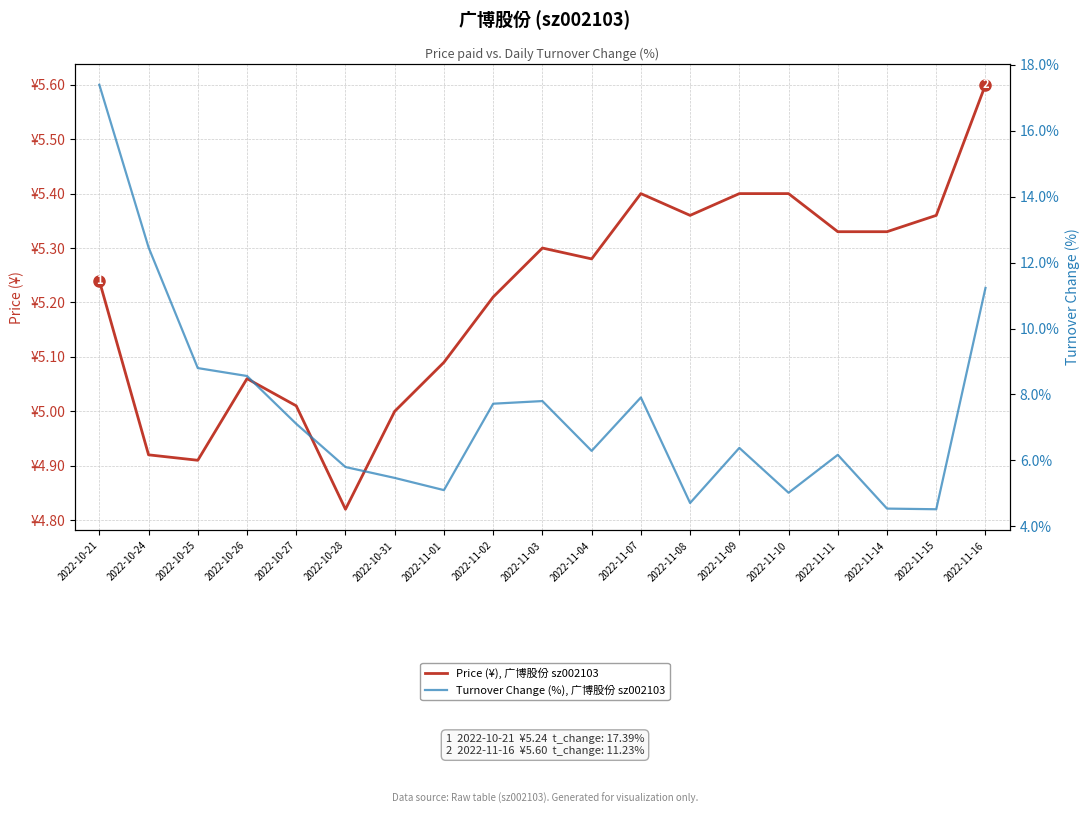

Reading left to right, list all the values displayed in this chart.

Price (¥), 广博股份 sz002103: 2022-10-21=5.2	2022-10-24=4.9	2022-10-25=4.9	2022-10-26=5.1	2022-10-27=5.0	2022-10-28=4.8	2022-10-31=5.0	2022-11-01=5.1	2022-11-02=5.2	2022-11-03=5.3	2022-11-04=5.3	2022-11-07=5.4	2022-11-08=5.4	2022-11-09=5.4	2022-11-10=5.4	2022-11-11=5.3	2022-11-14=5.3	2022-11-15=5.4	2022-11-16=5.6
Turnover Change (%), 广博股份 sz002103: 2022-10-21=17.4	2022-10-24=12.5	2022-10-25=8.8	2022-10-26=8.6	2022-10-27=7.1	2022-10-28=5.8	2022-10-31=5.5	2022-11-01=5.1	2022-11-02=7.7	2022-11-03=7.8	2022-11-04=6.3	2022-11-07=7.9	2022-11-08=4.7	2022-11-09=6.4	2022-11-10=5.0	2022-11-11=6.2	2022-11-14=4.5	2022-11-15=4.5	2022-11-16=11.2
==
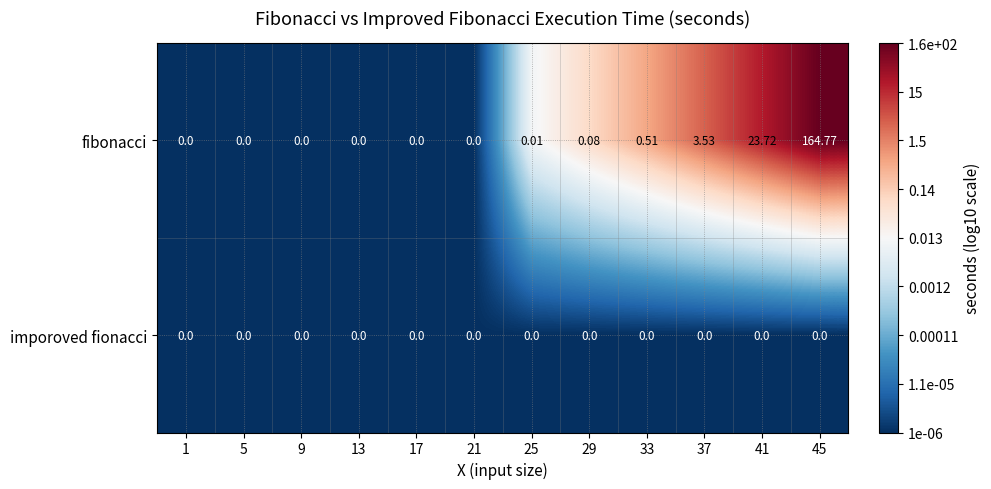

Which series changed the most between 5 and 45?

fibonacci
* * *
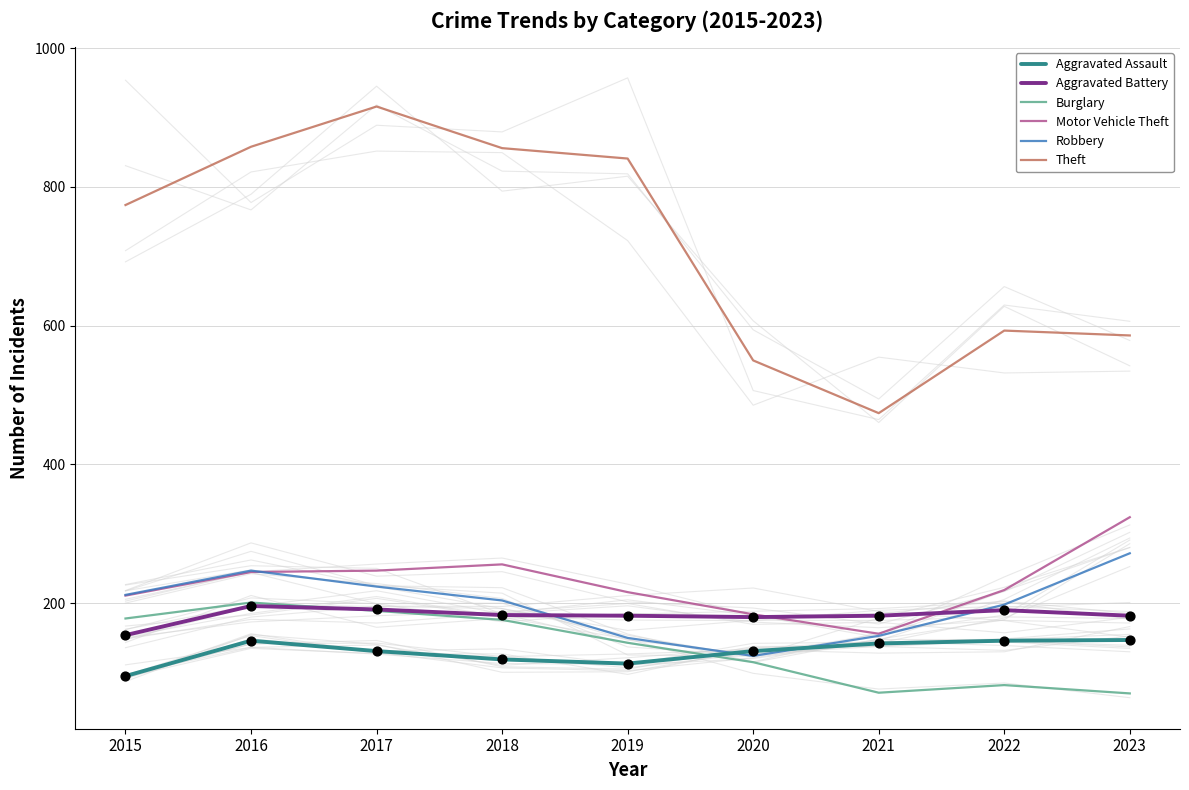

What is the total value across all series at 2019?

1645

● **WRITTEN TASK**
Return the lines of data starting at the one that contains "Price (¥), 广博股份" and ending at the one that contains "Turnover Change (%), 广博股份", copied without any change.

● **SOLUTION FOR THIS PROBLEM**
Price (¥), 广博股份 sz002103: 2022-10-21=5.2	2022-10-24=4.9	2022-10-25=4.9	2022-10-26=5.1	2022-10-27=5.0	2022-10-28=4.8	2022-10-31=5.0	2022-11-01=5.1	2022-11-02=5.2	2022-11-03=5.3	2022-11-04=5.3	2022-11-07=5.4	2022-11-08=5.4	2022-11-09=5.4	2022-11-10=5.4	2022-11-11=5.3	2022-11-14=5.3	2022-11-15=5.4	2022-11-16=5.6
Turnover Change (%), 广博股份 sz002103: 2022-10-21=17.4	2022-10-24=12.5	2022-10-25=8.8	2022-10-26=8.6	2022-10-27=7.1	2022-10-28=5.8	2022-10-31=5.5	2022-11-01=5.1	2022-11-02=7.7	2022-11-03=7.8	2022-11-04=6.3	2022-11-07=7.9	2022-11-08=4.7	2022-11-09=6.4	2022-11-10=5.0	2022-11-11=6.2	2022-11-14=4.5	2022-11-15=4.5	2022-11-16=11.2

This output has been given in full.